The United States has adjusted to the changing state of global innovation and trade more successfully than most countries. It is now almost universally acknowledged abroad that for Europe and Japan to prosper they must become more like us. But they have postponed reform and so the will to change is weaker than ever. For example, protection of the German automobile industry from Far Eastern competition has meant slow adjustment to the needs of the world economy. Where Volkswagen was once a household word, it is now almost insignificant in the North American market and has lost thousands of workers while continuing to lose market share. The United States, by confronting the competition earlier, has seen its Big Three companies retrench and retool, and Detroit now shows record profits.
Japanese domestic regulation and agricultural protection have driven home prices so high that the Japanese have a real standard of living half that of Americans. Their system shields an inefficient banking system that may have up to a trillion dollars in bad debts. Germany and Japan may have been lulled by their protective walls into a false sense of security and stability, little suspecting that the day of reckoning will wreak even greater havoc and make the adjustments both more urgent and more politically painful.

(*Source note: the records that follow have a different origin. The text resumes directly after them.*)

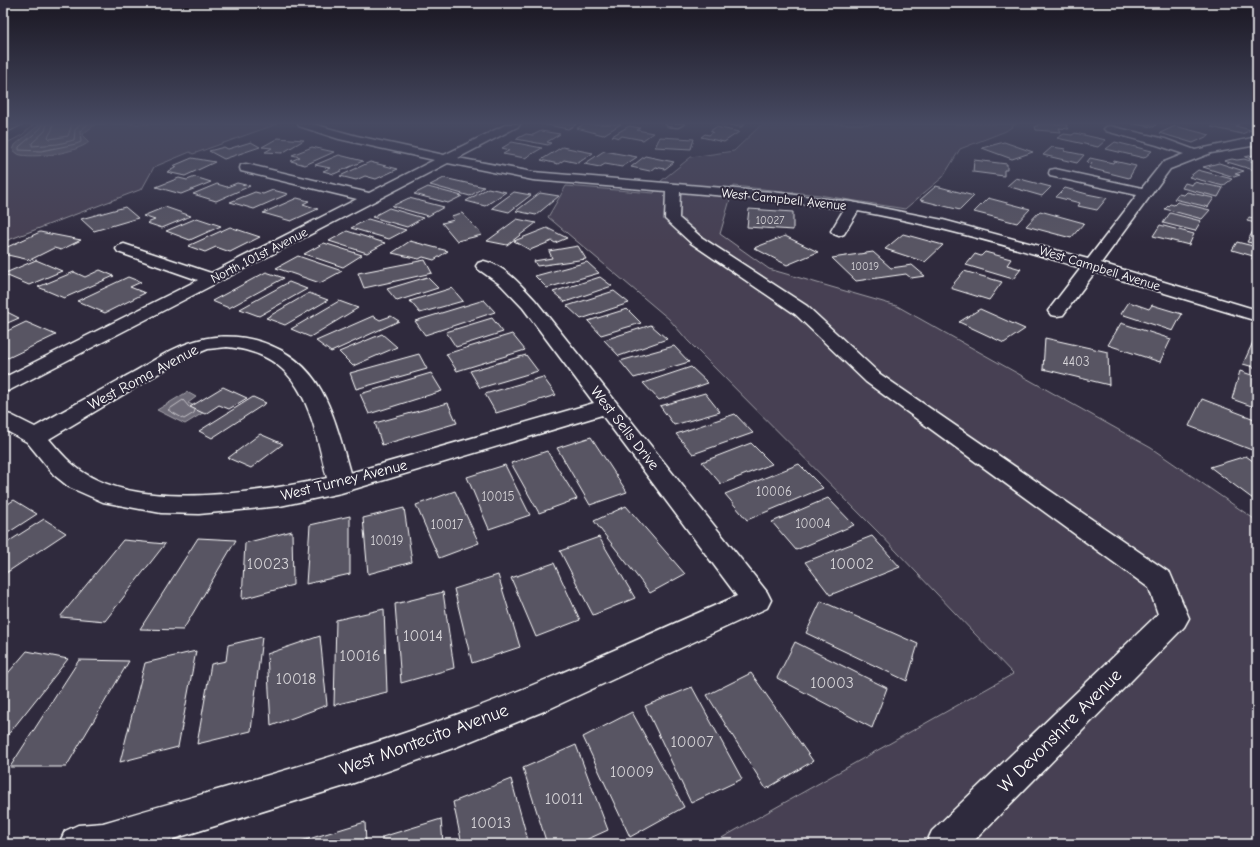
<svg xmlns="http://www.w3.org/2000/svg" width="1260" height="847" font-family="'Comic Neue',sans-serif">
	<rect width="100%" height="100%" fill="#2f2a3d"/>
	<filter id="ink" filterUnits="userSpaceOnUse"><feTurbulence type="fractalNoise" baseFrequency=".025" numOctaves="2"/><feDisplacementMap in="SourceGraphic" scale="8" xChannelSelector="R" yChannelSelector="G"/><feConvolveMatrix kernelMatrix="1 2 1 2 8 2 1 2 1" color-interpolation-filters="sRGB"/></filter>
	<g filter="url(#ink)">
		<g fill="#464152" stroke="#a2a0a8">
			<path d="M34 124H277L193 154 190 152 154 167 142 189 3 242V145L22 135Z"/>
			<path d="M762 124H1016L1006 131 960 149 943 177 905 209 819 195 734 186 720 234 769 269 897 306 1151 448 1257 521V844H711L1013 674 878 532 688 341 669 319 548 217 566 186 654 193 661 181 691 157 734 151Z"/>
		</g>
		<g fill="#6d6a77" stroke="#a7a6ad">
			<path d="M40 124H96L84 133 83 136 89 142C76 153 38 158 21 155 18 155 16 152 13 150L15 145Z"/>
			<path d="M187 392 196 397 188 403 206 411 185 424 157 410Z"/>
		</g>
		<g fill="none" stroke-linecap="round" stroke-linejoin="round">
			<g stroke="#c5c3c9" stroke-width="1">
				<path d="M42 124 41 128 19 147V150L41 151 76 144 81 142 80 131 88 124"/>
				<path d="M47 124 45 131 32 143V146L58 144 74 140 75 130 80 124"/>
				<path d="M53 124 52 130 48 137 50 139 68 136 72 124"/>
				<path d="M189 407 183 400 168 410 184 419 194 413 195 410"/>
			</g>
		</g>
		<g fill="#595564" stroke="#fff">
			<path d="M3 124H24L3 135Z"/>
			<path d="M542 124H577L568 129Z"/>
			<path d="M584 124H621L603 135 577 128Z"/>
			<path d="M721 124H746L741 127Z"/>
			<path d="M1037 124H1066L1069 129 1059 128 1061 132 1036 130 1035 126H1038Z"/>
			<path d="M1133 124H1157L1154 127Z"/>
			<path d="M1216 124H1240L1236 126 1251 130 1242 134 1211 127Z"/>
			<path d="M629 126 640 128 637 130 653 133 643 140 622 136 619 138 612 136Z"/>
			<path d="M1175 126 1210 135 1193 143 1160 133Z"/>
			<path d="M716 127 739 132 724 142 701 137 705 134 709 135 713 132 710 131Z"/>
			<path d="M541 131 560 134 547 142 551 143 548 145 516 139 526 134 533 135Z"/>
			<path d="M1075 133 1106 140 1098 147 1057 138 1064 134 1072 135Z"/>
			<path d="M660 137 694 139 691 149 655 147Z"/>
			<path d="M278 138 304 140 282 153 265 152 272 148 262 147Z"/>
			<path d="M251 142 260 147 224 159 209 151 224 147 228 149Z"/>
			<path d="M512 142 542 148 525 158 503 154 510 150 502 148Z"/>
			<path d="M1004 142 1033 152 1012 159 982 148Z"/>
			<path d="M1115 142 1152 151 1144 158 1106 149Z"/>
			<path d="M312 147 334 152 305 165 291 161 300 157 292 155Z"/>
			<path d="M562 147 593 153 578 163 564 160 558 164 541 160Z"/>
			<path d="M1052 147 1066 149 1064 151 1084 155 1077 163 1043 155Z"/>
			<path d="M604 151 637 157 622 167 605 164 600 167 584 164Z"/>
			<path d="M1257 154V161L1245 157Z"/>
			<path d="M339 155 363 161 334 174 323 171 330 168 315 165Z"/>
			<path d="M645 156 674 162 665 169 655 167 650 171 631 167Z"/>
			<path d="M192 158 215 162 185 176 167 172 177 167 173 166Z"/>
			<path d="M1090 158 1113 163 1114 161 1136 166 1129 178 1089 168 1092 163 1087 162Z"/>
			<path d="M1232 159 1237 160 1244 159 1257 163V171L1224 161Z"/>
			<path d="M974 160 1007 164V170H1004V176L973 172Z"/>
			<path d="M370 162 398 169 376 179 365 176 356 180 340 176Z"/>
			<path d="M1219 163 1244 171 1235 174 1240 175 1234 177 1203 167Z"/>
			<path d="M1198 170 1232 179 1223 186 1189 177Z"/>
			<path d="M195 177 211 182 181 194 156 187 179 178 187 180Z"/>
			<path d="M444 178 484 187 470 196 430 185Z"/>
			<path d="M1016 178 1051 187 1042 196 1007 186Z"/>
			<path d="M1194 182 1223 188 1218 197 1182 188 1185 183 1192 185Z"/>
			<path d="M237 183 250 186 216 201 193 194 217 184 227 187Z"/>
			<path d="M936 186 974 196 960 210 920 200Z"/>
			<path d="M428 187 462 196 448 203 414 194Z"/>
			<path d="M488 188 506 192 485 206 466 201Z"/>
			<path d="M1065 188 1087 194 1107 198 1097 210 1078 206 1080 203 1056 197Z"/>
			<path d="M273 190 288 194 254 209 230 202 255 192 263 194Z"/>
			<path d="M514 192 531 195 509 212 492 208Z"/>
			<path d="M1187 192 1214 198 1208 207 1174 199 1178 194 1184 195Z"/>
			<path d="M540 193 559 196 536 215 516 211Z"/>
			<path d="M297 198 309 201 303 204 318 209 291 221 263 213Z"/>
			<path d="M409 198 444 207 428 216 392 206Z"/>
			<path d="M988 198 1030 209 1017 223 974 212Z"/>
			<path d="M1177 202 1210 210 1202 219 1165 209 1170 204 1174 205Z"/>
			<path d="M125 207 138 218 94 231 81 219Z"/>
			<path d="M165 207 191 216 162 228 147 223 155 220 143 216Z"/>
			<path d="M389 208 423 218 407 227 372 217Z"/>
			<path d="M749 209 793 212V230L747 227Z"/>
			<path d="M1040 211 1084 223 1071 238 1026 226Z"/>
			<path d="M462 213 482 235 457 241 442 223 454 220 451 216Z"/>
			<path d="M1170 213 1201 221 1195 231 1163 223Z"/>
			<path d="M1249 217 1257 219V230L1253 229 1255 223 1247 221Z"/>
			<path d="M197 218 221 226 190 240 166 231Z"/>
			<path d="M368 219 406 230 389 239 351 228Z"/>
			<path d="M517 219 536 223 507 245 487 241Z"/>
			<path d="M1160 225 1194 234 1189 245 1153 236Z"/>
			<path d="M230 227 260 237 230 252 216 247 205 252 188 246Z"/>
			<path d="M547 228 567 238 555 243 552 241 530 250 514 241Z"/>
			<path d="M347 231 385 243 367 253 329 241Z"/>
			<path d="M1253 231 1257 232V244L1247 242Z"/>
			<path d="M40 232 81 240 61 250 54 248 30 260 3 254V249Z"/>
			<path d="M903 234 943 245 925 262 885 249Z"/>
			<path d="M785 236 818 252 787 265 754 248Z"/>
			<path d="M410 241 448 251 434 260 423 257 419 259 392 253Z"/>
			<path d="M1237 242 1257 247V260L1252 259 1253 256 1232 250Z"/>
			<path d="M324 243 362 255 343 267 304 254Z"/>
			<path d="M578 246 586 259 537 266 534 261 552 258 549 251Z"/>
			<path d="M873 252 891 268 912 265 925 276 911 278 906 274 856 281 832 258Z"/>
			<path d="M985 252 1011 259 1007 265 1021 269 1013 279 966 265 975 254 981 256Z"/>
			<path d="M298 256 342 271 320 283 276 268Z"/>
			<path d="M36 260 62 271 29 285 3 274Z"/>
			<path d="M425 260 432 273 364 288 358 273Z"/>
			<path d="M587 262 599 273 547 288 535 276Z"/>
			<path d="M100 270 114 276 64 298 38 287 74 272 85 277Z"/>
			<path d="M964 271 1002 282 989 300 950 288Z"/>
			<path d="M266 272 284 278 229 308 212 301Z"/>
			<path d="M128 277 141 282 130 287 145 293 105 313 77 301Z"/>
			<path d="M427 277 438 288 397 301 387 289Z"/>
			<path d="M600 277 612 286 565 302 553 292Z"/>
			<path d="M289 282 307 289 259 316 240 309Z"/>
			<path d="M452 288 463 301 420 313 410 301Z"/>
			<path d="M614 291 629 303 581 319 567 306Z"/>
			<path d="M309 293 328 300 285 325 266 318Z"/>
			<path d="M484 300 495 312 425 335 415 321Z"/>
			<path d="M339 301 358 308 310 337 291 329Z"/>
			<path d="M1129 302 1149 309 1152 305 1182 314 1173 331 1121 314Z"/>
			<path d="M627 309 641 323 601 335 588 321Z"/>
			<path d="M980 309 1025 329 1004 343 959 322Z"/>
			<path d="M3 310 19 318 3 325Z"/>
			<path d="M373 316 380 320 391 316 399 321 331 352 316 341Z"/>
			<path d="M492 318 503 332 456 347 446 332Z"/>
			<path d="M26 322 56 335 8 358 3 356V333Z"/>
			<path d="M1121 323 1171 339 1160 362 1108 345Z"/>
			<path d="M651 325 667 339 619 356 604 340Z"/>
			<path d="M382 334 397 347 353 366 339 352Z"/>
			<path d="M512 334 525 350 457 371 446 354Z"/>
			<path d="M1045 338 1108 352 1109 385 1043 369Z"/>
			<path d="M1253 342 1257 344V368L1243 364Z"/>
			<path d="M674 346 689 362 634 378 620 361Z"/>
			<path d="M419 354 427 369 356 389 350 373Z"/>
			<path d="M526 355 538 371 480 388 470 371Z"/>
			<path d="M691 367 708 383 659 400 643 383Z"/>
			<path d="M1240 371 1257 377V408L1232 399Z"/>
			<path d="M431 373 442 391 369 414 360 394Z"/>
			<path d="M543 377 556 395 496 413 485 394Z"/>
			<path d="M223 387 247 398 229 409 219 405 205 414 190 407Z"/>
			<path d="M705 393 720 412 674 425 660 406Z"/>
			<path d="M253 397 266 403 212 438 199 431Z"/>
			<path d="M1202 399 1257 420V452L1189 426Z"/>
			<path d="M448 403 457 423 382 445 375 423Z"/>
			<path d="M735 414 753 433 693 454 676 434Z"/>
			<path d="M260 434 283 444 251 468 228 458Z"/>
			<path d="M591 437 627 492 590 505 557 448Z"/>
			<path d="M751 443 772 464 721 484 702 462Z"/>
			<path d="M547 451 577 499 539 513 511 463Z"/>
			<path d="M1246 456 1257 464V502L1210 467Z"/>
			<path d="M799 464 823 488 747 520 725 494Z"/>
			<path d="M505 465 530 515 489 529 467 477Z"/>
			<path d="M455 491 479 543 439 558 416 505Z"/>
			<path d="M828 498 854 525 796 550 772 522Z"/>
			<path d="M14 500 37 514 3 536V507Z"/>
			<path d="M626 506 685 574 650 593 594 521Z"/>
			<path d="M404 508 412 562 368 574 363 518Z"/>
			<path d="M350 516V574L306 584 310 525Z"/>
			<path d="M44 519 66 533 3 575V545Z"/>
			<path d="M292 531 293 585 242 599 245 543Z"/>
			<path d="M872 536 900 567 830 595 805 562Z"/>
			<path d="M599 537 635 598 593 615 560 551Z"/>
			<path d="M198 538 236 540 183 630 140 629Z"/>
			<path d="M123 540 165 544 105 621 60 617Z"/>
			<path d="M554 563 580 620 536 637 511 578Z"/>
			<path d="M498 575 520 647 472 663 454 589Z"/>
			<path d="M443 592 454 668 401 683 395 604Z"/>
			<path d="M821 601 918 644 907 681 806 633Z"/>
			<path d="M384 609 387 692 334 705 336 620Z"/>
			<path d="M320 636 327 705 271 726 267 654Z"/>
			<path d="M262 637 251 731 197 744 211 664 226 661 228 645Z"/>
			<path d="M795 642 887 688 872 728 777 678Z"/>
			<path d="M27 651 68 659 3 741V679Z"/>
			<path d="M196 651 178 747 120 762 145 663Z"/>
			<path d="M79 660 129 661 66 767H10Z"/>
			<path d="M751 673 813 761 766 789 707 695Z"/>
			<path d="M692 687 742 779 691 803 645 706Z"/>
			<path d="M632 712 684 807 630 837 583 737Z"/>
			<path d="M576 745 608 830 577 844H547L523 768Z"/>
			<path d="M511 779 529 844H462L453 802Z"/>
			<path d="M441 819 443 844H382V837Z"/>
			<path d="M365 822 366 844H302V841Z"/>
		</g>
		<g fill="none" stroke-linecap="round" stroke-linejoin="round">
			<g stroke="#fff" stroke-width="3">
				<g id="minor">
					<path d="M298 124H313L357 136 444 155 507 124H520L519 126 458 158 533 172 772 192 851 202 943 220 1088 259 1137 195 1050 176 1049 173 1050 170 1055 169 1142 188 1162 163 1184 154 1157 145 1106 131 1104 129 1106 127 1110 126 1165 139 1195 150 1257 137V145L1211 153 1170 169 1101 263 1257 310V321L1095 272 1063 315 1057 316 1051 315 1048 311 1081 268C1007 245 934 225 858 211L844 234 839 236 834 234 831 231 844 209 772 200 680 192 679 218 701 237 807 306 880 374 1170 573 1189 618 1184 627 971 844H926L932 831 1158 614 1149 588 866 382 795 314 691 243 665 219 666 191 533 180 448 163 10 390 3 392V378L198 280 118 252 116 249 118 246 124 244 211 273 357 199 241 171 240 168 241 165 246 164 369 193 434 160 339 139 299 126Z"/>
					<path d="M666 124H684L678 127 668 126Z"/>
					<path d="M484 261C505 266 521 285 535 300L767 592 771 600 767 608 549 709 456 747 348 785 157 844H59L65 831 78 825 103 823C221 788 341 757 456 715 552 680 644 636 737 596L602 415 341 493 280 506 199 514 161 513 103 502 69 487 54 475 27 442 3 429V413L11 415 35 427C66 409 98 392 130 374 149 364 166 351 186 344 235 325 295 343 321 390 335 415 342 445 350 473L594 403 523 308 501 285 478 269 476 266 478 263ZM227 347C304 354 312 417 327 478 261 492 146 511 86 474 71 465 60 452 49 439L181 360 208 349Z"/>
				</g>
			</g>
			<use href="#minor" fill="#2f2a3d" fill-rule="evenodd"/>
		</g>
	</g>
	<linearGradient id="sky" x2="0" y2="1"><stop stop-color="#1a1722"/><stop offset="0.51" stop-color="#474a62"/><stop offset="1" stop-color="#474a62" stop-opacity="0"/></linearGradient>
	<rect width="1260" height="242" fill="url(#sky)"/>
	<g text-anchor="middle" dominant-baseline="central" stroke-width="4" stroke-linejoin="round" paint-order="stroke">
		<g font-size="11" fill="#d6d4d8">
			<text x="770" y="220">10027</text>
			<text x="865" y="266">10019</text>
		</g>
		<g font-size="13" fill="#fff" stroke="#2f2a3d">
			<text transform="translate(784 199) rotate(6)">West Campbell Avenue</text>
			<text transform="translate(259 255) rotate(-27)">North 101st Avenue</text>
			<text transform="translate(1100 268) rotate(17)">West Campbell Avenue</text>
		</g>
		<g font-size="13" fill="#d6d4d8">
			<text x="1076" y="361">4403</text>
			<text x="774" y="491">10006</text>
			<text x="498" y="496">10015</text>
			<text x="813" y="523">10004</text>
			<text x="447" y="524">10017</text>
			<text x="387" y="540">10019</text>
		</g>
		<g font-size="15" fill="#fff" stroke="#2f2a3d">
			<text transform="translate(143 377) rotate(-28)">West Roma Avenue</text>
			<text transform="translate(625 428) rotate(52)">West Sells Drive</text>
			<text transform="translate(344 480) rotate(-14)">West Turney Avenue</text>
		</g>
		<g font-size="16" fill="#d6d4d8">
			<text x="268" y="564">10023</text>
			<text x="852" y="564">10002</text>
			<text x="423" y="636">10014</text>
			<text x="360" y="656">10016</text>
			<text x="296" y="679">10018</text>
			<text x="832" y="683">10003</text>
			<text x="692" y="742">10007</text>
			<text x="632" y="772">10009</text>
			<text x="564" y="799">10011</text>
			<text x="491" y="823">10013</text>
		</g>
		<g font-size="18" fill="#fff" stroke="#2f2a3d">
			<text transform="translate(1060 731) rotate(-45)">W Devonshire Avenue</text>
			<text transform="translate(424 740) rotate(-20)">West Montecito Avenue</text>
		</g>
	</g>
	<rect width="1260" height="847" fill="none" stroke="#2f2a3d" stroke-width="16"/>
	<rect x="8" y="8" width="1244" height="831" fill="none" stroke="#fff" stroke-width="1.5" filter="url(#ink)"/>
</svg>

The most interesting times feel like the most accursed. But if history is any guide, there is as much reason to hope for still greater prosperity as there has ever been in history. It is especially surprising that Republicans would be seduced by the siren song of protection. Long concerned about the problems of overtaxing and regulating the domestic economy, they do not see that taxing and managing foreign trade suffer from the same difficulties. Both are ultimately debilitating, and in the long run, both are equally futile.
John V. C. Nye is co-director of the Institute for the Study of Economic Performance Over Time and associate professor of economics and history at Washington University in St. Louis.